═════ Excerpt ═════

Nouveau Monde Graphite

NI 43-101 Updated Technical Feasibility Study Report for the

Matawinie Mine and the Bécancour Battery Material Plant Integrated Graphite Projects

18.2

Bécancour Battery Material Plant Infrastructure

The Bécancour Battery Material Plant is located in the Bécancour Industrial Park. A 3D rendering of the property is presented in Figure 18-23. The property is bordered to the north by a rail line and the Trans-Canada pipeline. Road access to the property is from the west side via Avenue G.A. Boulet. The areas to the south and east of the proposed plant, will not be developed and will be reserved for future expansion and/or for use as construction lay-down areas.

Figure 18-23: Bécancour advanced Battery Material Plant 3D rendering

The site is strategically located and offers access to all necessary infrastructure and services including:

■

Access to a 120-kV electrical transmission line running along the northern border of the property;

■

Access to a 25-kV electrical line for construction purposes running along the northern border of the property;

■

Access to a natural gas pipeline along the eastern property border;

■

Direct potable and industrial water access along multiple sides of the property;

■

Proximity to rail, port, and road access for importing raw materials and exporting final products throughout North America and Europe.

The positioning of the process, services and maintenance buildings as well as the electrical substation and retention pond on the Bécancour site is illustrated in Figure 18-24.

═════

Required task a:
According to the Bécancour plant infrastructure excerpt, why will the areas to the south and east of the proposed plant be left undeveloped?

═════ Material provided ═════

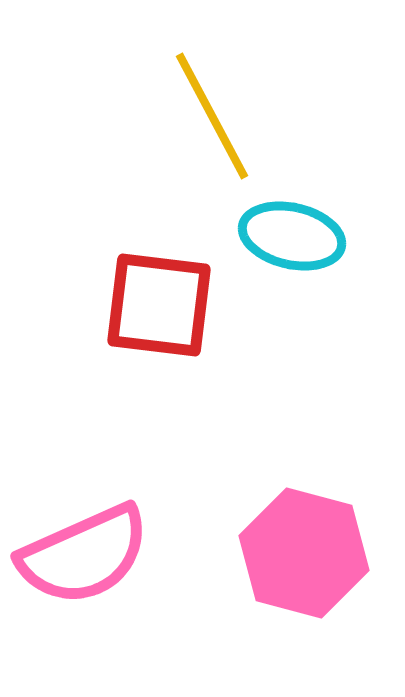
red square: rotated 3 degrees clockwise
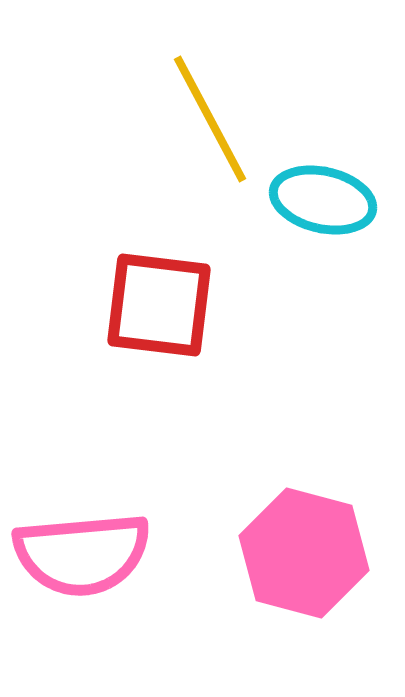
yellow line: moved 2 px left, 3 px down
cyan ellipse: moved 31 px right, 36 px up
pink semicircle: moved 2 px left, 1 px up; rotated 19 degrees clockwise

═════
═════ Material provided ═════

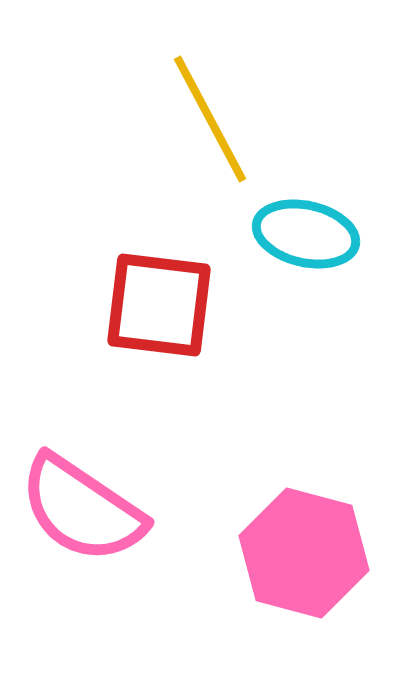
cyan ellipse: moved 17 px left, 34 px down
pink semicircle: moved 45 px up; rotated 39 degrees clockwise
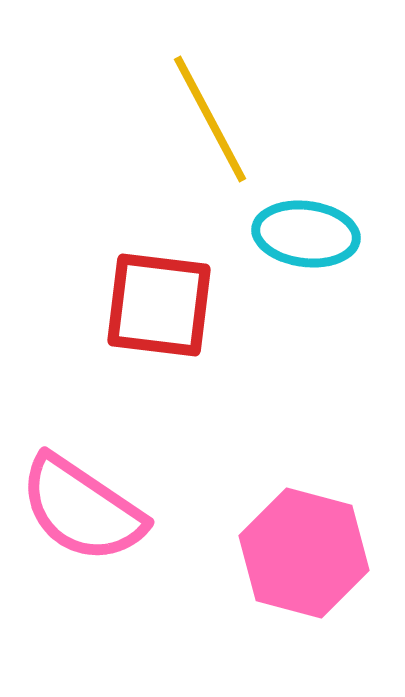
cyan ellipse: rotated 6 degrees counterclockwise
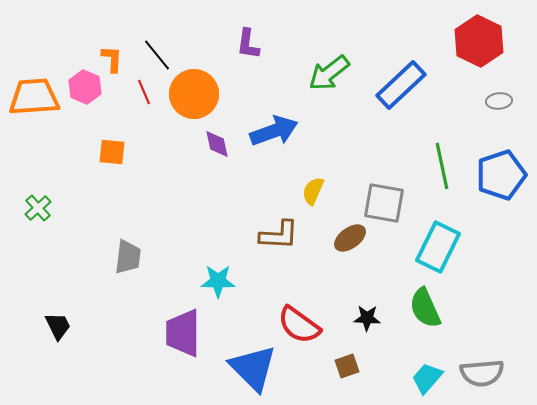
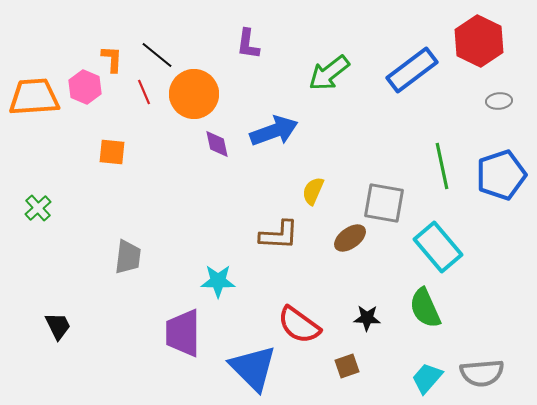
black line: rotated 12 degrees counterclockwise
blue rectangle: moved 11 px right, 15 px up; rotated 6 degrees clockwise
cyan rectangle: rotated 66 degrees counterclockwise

═════

Required task b:
Please reproduce everything in the entries from the line containing "cyan ellipse: moved 17 px left, 34 px down" down to the line containing "cyan rectangle: rotated", both included, and omit the pictures.

Full response a:
They will be reserved for future expansion and/or for use as construction lay-down areas.

Full response b:
cyan ellipse: moved 17 px left, 34 px down
pink semicircle: moved 45 px up; rotated 39 degrees clockwise
cyan ellipse: rotated 6 degrees counterclockwise
black line: rotated 12 degrees counterclockwise
blue rectangle: moved 11 px right, 15 px up; rotated 6 degrees clockwise
cyan rectangle: rotated 66 degrees counterclockwise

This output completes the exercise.